◆ **Work to complete**
Below are the records; print them again exactly and omit the pictures.

◆ **Material supplied**
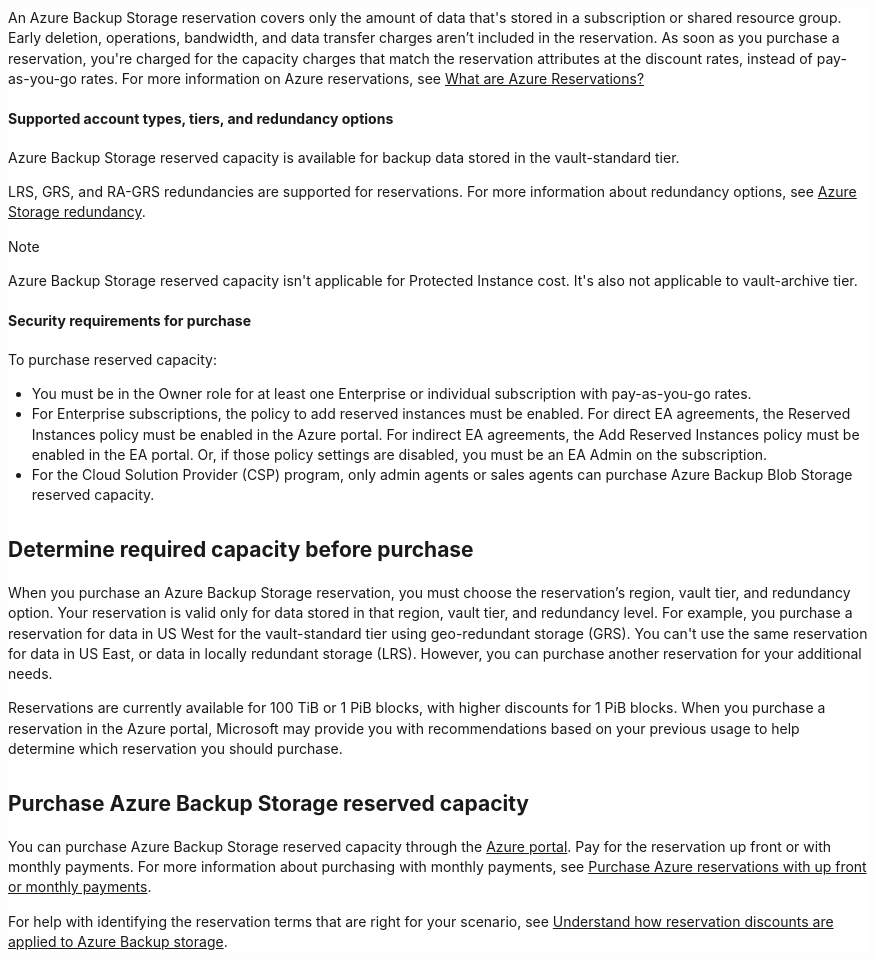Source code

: An Azure Backup Storage reservation covers only the amount of data that's stored in a subscription or shared resource group. Early deletion, operations, bandwidth, and data transfer charges aren’t included in the reservation. As soon as you purchase a reservation, you're charged for the capacity charges that match the reservation attributes at the discount rates, instead of pay-as-you-go rates. For more information on Azure reservations, see [What are Azure Reservations?](../cost-management-billing/reservations/save-compute-costs-reservations.md)

#### Supported account types, tiers, and redundancy options

Azure Backup Storage reserved capacity is available for backup data stored in the vault-standard tier.

LRS, GRS, and RA-GRS redundancies are supported for reservations. For more information about redundancy options, see [Azure Storage redundancy](../storage/common/storage-redundancy.md).

>[!Note]
>Azure Backup Storage reserved capacity isn't applicable for Protected Instance cost. It's also not applicable to vault-archive tier.

#### Security requirements for purchase

To purchase reserved capacity:

- You must be in the Owner role for at least one Enterprise or individual subscription with pay-as-you-go rates.
- For Enterprise subscriptions, the policy to add reserved instances must be enabled. For direct EA agreements, the Reserved Instances policy must be enabled in the Azure portal. For indirect EA agreements, the Add Reserved Instances policy must be enabled in the EA portal. Or, if those policy settings are disabled, you must be an EA Admin on the subscription.
- For the Cloud Solution Provider (CSP) program, only admin agents or sales agents can purchase Azure Backup Blob Storage reserved capacity.

## Determine required capacity before purchase

When you purchase an Azure Backup Storage reservation, you must choose the reservation’s region, vault tier, and redundancy option. Your reservation is valid only for data stored in that region, vault tier, and redundancy level. For example, you purchase a reservation for data in US West for the vault-standard tier using geo-redundant storage (GRS). You can't use the same reservation for data in US East, or data in locally redundant storage (LRS). However, you can purchase another reservation for your additional needs.

Reservations are currently available for 100 TiB or 1 PiB blocks, with higher discounts for 1 PiB blocks. When you purchase a reservation in the Azure portal, Microsoft may provide you with recommendations based on your previous usage to help determine which reservation you should purchase.

## Purchase Azure Backup Storage reserved capacity

You can purchase Azure Backup Storage reserved capacity through the [Azure portal](https://portal.azure.com/). Pay for the reservation up front or with monthly payments. For more information about purchasing with monthly payments, see [Purchase Azure reservations with up front or monthly payments](../cost-management-billing/reservations/prepare-buy-reservation.md).

For help with identifying the reservation terms that are right for your scenario, see [Understand how reservation discounts are applied to Azure Backup storage](backup-azure-reserved-pricing-overview.md).
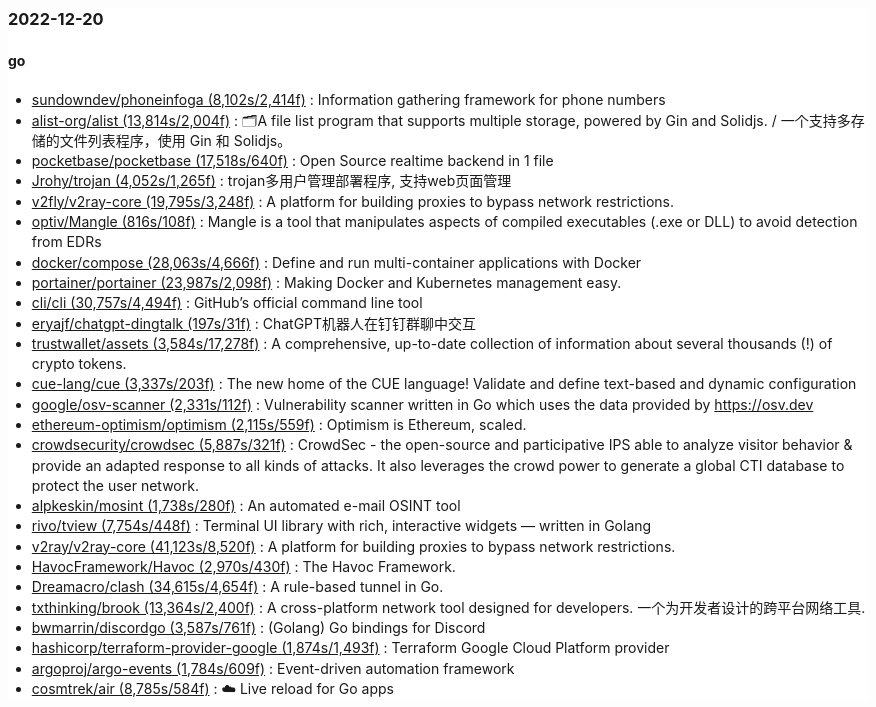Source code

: ### 2022-12-20

#### go
* [sundowndev/phoneinfoga (8,102s/2,414f)](https://github.com/sundowndev/phoneinfoga) : Information gathering framework for phone numbers
* [alist-org/alist (13,814s/2,004f)](https://github.com/alist-org/alist) : 🗂️A file list program that supports multiple storage, powered by Gin and Solidjs. / 一个支持多存储的文件列表程序，使用 Gin 和 Solidjs。
* [pocketbase/pocketbase (17,518s/640f)](https://github.com/pocketbase/pocketbase) : Open Source realtime backend in 1 file
* [Jrohy/trojan (4,052s/1,265f)](https://github.com/Jrohy/trojan) : trojan多用户管理部署程序, 支持web页面管理
* [v2fly/v2ray-core (19,795s/3,248f)](https://github.com/v2fly/v2ray-core) : A platform for building proxies to bypass network restrictions.
* [optiv/Mangle (816s/108f)](https://github.com/optiv/Mangle) : Mangle is a tool that manipulates aspects of compiled executables (.exe or DLL) to avoid detection from EDRs
* [docker/compose (28,063s/4,666f)](https://github.com/docker/compose) : Define and run multi-container applications with Docker
* [portainer/portainer (23,987s/2,098f)](https://github.com/portainer/portainer) : Making Docker and Kubernetes management easy.
* [cli/cli (30,757s/4,494f)](https://github.com/cli/cli) : GitHub’s official command line tool
* [eryajf/chatgpt-dingtalk (197s/31f)](https://github.com/eryajf/chatgpt-dingtalk) : ChatGPT机器人在钉钉群聊中交互
* [trustwallet/assets (3,584s/17,278f)](https://github.com/trustwallet/assets) : A comprehensive, up-to-date collection of information about several thousands (!) of crypto tokens.
* [cue-lang/cue (3,337s/203f)](https://github.com/cue-lang/cue) : The new home of the CUE language! Validate and define text-based and dynamic configuration
* [google/osv-scanner (2,331s/112f)](https://github.com/google/osv-scanner) : Vulnerability scanner written in Go which uses the data provided by https://osv.dev
* [ethereum-optimism/optimism (2,115s/559f)](https://github.com/ethereum-optimism/optimism) : Optimism is Ethereum, scaled.
* [crowdsecurity/crowdsec (5,887s/321f)](https://github.com/crowdsecurity/crowdsec) : CrowdSec - the open-source and participative IPS able to analyze visitor behavior & provide an adapted response to all kinds of attacks. It also leverages the crowd power to generate a global CTI database to protect the user network.
* [alpkeskin/mosint (1,738s/280f)](https://github.com/alpkeskin/mosint) : An automated e-mail OSINT tool
* [rivo/tview (7,754s/448f)](https://github.com/rivo/tview) : Terminal UI library with rich, interactive widgets — written in Golang
* [v2ray/v2ray-core (41,123s/8,520f)](https://github.com/v2ray/v2ray-core) : A platform for building proxies to bypass network restrictions.
* [HavocFramework/Havoc (2,970s/430f)](https://github.com/HavocFramework/Havoc) : The Havoc Framework.
* [Dreamacro/clash (34,615s/4,654f)](https://github.com/Dreamacro/clash) : A rule-based tunnel in Go.
* [txthinking/brook (13,364s/2,400f)](https://github.com/txthinking/brook) : A cross-platform network tool designed for developers. 一个为开发者设计的跨平台网络工具.
* [bwmarrin/discordgo (3,587s/761f)](https://github.com/bwmarrin/discordgo) : (Golang) Go bindings for Discord
* [hashicorp/terraform-provider-google (1,874s/1,493f)](https://github.com/hashicorp/terraform-provider-google) : Terraform Google Cloud Platform provider
* [argoproj/argo-events (1,784s/609f)](https://github.com/argoproj/argo-events) : Event-driven automation framework
* [cosmtrek/air (8,785s/584f)](https://github.com/cosmtrek/air) : ☁️ Live reload for Go apps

◆ **Answer space**
Source code

: An Azure Backup Storage reservation covers only the amount of data that's stored in a subscription or shared resource group. Early deletion, operations, bandwidth, and data transfer charges aren’t included in the reservation. As soon as you purchase a reservation, you're charged for the capacity charges that match the reservation attributes at the discount rates, instead of pay-as-you-go rates. For more information on Azure reservations, see [What are Azure Reservations?](../cost-management-billing/reservations/save-compute-costs-reservations.md)

#### Supported account types, tiers, and redundancy options

Azure Backup Storage reserved capacity is available for backup data stored in the vault-standard tier.

LRS, GRS, and RA-GRS redundancies are supported for reservations. For more information about redundancy options, see [Azure Storage redundancy](../storage/common/storage-redundancy.md).

>[!Note]
>Azure Backup Storage reserved capacity isn't applicable for Protected Instance cost. It's also not applicable to vault-archive tier.

#### Security requirements for purchase

To purchase reserved capacity:

- You must be in the Owner role for at least one Enterprise or individual subscription with pay-as-you-go rates.
- For Enterprise subscriptions, the policy to add reserved instances must be enabled. For direct EA agreements, the Reserved Instances policy must be enabled in the Azure portal. For indirect EA agreements, the Add Reserved Instances policy must be enabled in the EA portal. Or, if those policy settings are disabled, you must be an EA Admin on the subscription.
- For the Cloud Solution Provider (CSP) program, only admin agents or sales agents can purchase Azure Backup Blob Storage reserved capacity.

## Determine required capacity before purchase

When you purchase an Azure Backup Storage reservation, you must choose the reservation’s region, vault tier, and redundancy option. Your reservation is valid only for data stored in that region, vault tier, and redundancy level. For example, you purchase a reservation for data in US West for the vault-standard tier using geo-redundant storage (GRS). You can't use the same reservation for data in US East, or data in locally redundant storage (LRS). However, you can purchase another reservation for your additional needs.

Reservations are currently available for 100 TiB or 1 PiB blocks, with higher discounts for 1 PiB blocks. When you purchase a reservation in the Azure portal, Microsoft may provide you with recommendations based on your previous usage to help determine which reservation you should purchase.

## Purchase Azure Backup Storage reserved capacity

You can purchase Azure Backup Storage reserved capacity through the [Azure portal](https://portal.azure.com/). Pay for the reservation up front or with monthly payments. For more information about purchasing with monthly payments, see [Purchase Azure reservations with up front or monthly payments](../cost-management-billing/reservations/prepare-buy-reservation.md).

For help with identifying the reservation terms that are right for your scenario, see [Understand how reservation discounts are applied to Azure Backup storage](backup-azure-reserved-pricing-overview.md).
Source code

: ### 2022-12-20

#### go
* [sundowndev/phoneinfoga (8,102s/2,414f)](https://github.com/sundowndev/phoneinfoga) : Information gathering framework for phone numbers
* [alist-org/alist (13,814s/2,004f)](https://github.com/alist-org/alist) : 🗂️A file list program that supports multiple storage, powered by Gin and Solidjs. / 一个支持多存储的文件列表程序，使用 Gin 和 Solidjs。
* [pocketbase/pocketbase (17,518s/640f)](https://github.com/pocketbase/pocketbase) : Open Source realtime backend in 1 file
* [Jrohy/trojan (4,052s/1,265f)](https://github.com/Jrohy/trojan) : trojan多用户管理部署程序, 支持web页面管理
* [v2fly/v2ray-core (19,795s/3,248f)](https://github.com/v2fly/v2ray-core) : A platform for building proxies to bypass network restrictions.
* [optiv/Mangle (816s/108f)](https://github.com/optiv/Mangle) : Mangle is a tool that manipulates aspects of compiled executables (.exe or DLL) to avoid detection from EDRs
* [docker/compose (28,063s/4,666f)](https://github.com/docker/compose) : Define and run multi-container applications with Docker
* [portainer/portainer (23,987s/2,098f)](https://github.com/portainer/portainer) : Making Docker and Kubernetes management easy.
* [cli/cli (30,757s/4,494f)](https://github.com/cli/cli) : GitHub’s official command line tool
* [eryajf/chatgpt-dingtalk (197s/31f)](https://github.com/eryajf/chatgpt-dingtalk) : ChatGPT机器人在钉钉群聊中交互
* [trustwallet/assets (3,584s/17,278f)](https://github.com/trustwallet/assets) : A comprehensive, up-to-date collection of information about several thousands (!) of crypto tokens.
* [cue-lang/cue (3,337s/203f)](https://github.com/cue-lang/cue) : The new home of the CUE language! Validate and define text-based and dynamic configuration
* [google/osv-scanner (2,331s/112f)](https://github.com/google/osv-scanner) : Vulnerability scanner written in Go which uses the data provided by https://osv.dev
* [ethereum-optimism/optimism (2,115s/559f)](https://github.com/ethereum-optimism/optimism) : Optimism is Ethereum, scaled.
* [crowdsecurity/crowdsec (5,887s/321f)](https://github.com/crowdsecurity/crowdsec) : CrowdSec - the open-source and participative IPS able to analyze visitor behavior & provide an adapted response to all kinds of attacks. It also leverages the crowd power to generate a global CTI database to protect the user network.
* [alpkeskin/mosint (1,738s/280f)](https://github.com/alpkeskin/mosint) : An automated e-mail OSINT tool
* [rivo/tview (7,754s/448f)](https://github.com/rivo/tview) : Terminal UI library with rich, interactive widgets — written in Golang
* [v2ray/v2ray-core (41,123s/8,520f)](https://github.com/v2ray/v2ray-core) : A platform for building proxies to bypass network restrictions.
* [HavocFramework/Havoc (2,970s/430f)](https://github.com/HavocFramework/Havoc) : The Havoc Framework.
* [Dreamacro/clash (34,615s/4,654f)](https://github.com/Dreamacro/clash) : A rule-based tunnel in Go.
* [txthinking/brook (13,364s/2,400f)](https://github.com/txthinking/brook) : A cross-platform network tool designed for developers. 一个为开发者设计的跨平台网络工具.
* [bwmarrin/discordgo (3,587s/761f)](https://github.com/bwmarrin/discordgo) : (Golang) Go bindings for Discord
* [hashicorp/terraform-provider-google (1,874s/1,493f)](https://github.com/hashicorp/terraform-provider-google) : Terraform Google Cloud Platform provider
* [argoproj/argo-events (1,784s/609f)](https://github.com/argoproj/argo-events) : Event-driven automation framework
* [cosmtrek/air (8,785s/584f)](https://github.com/cosmtrek/air) : ☁️ Live reload for Go apps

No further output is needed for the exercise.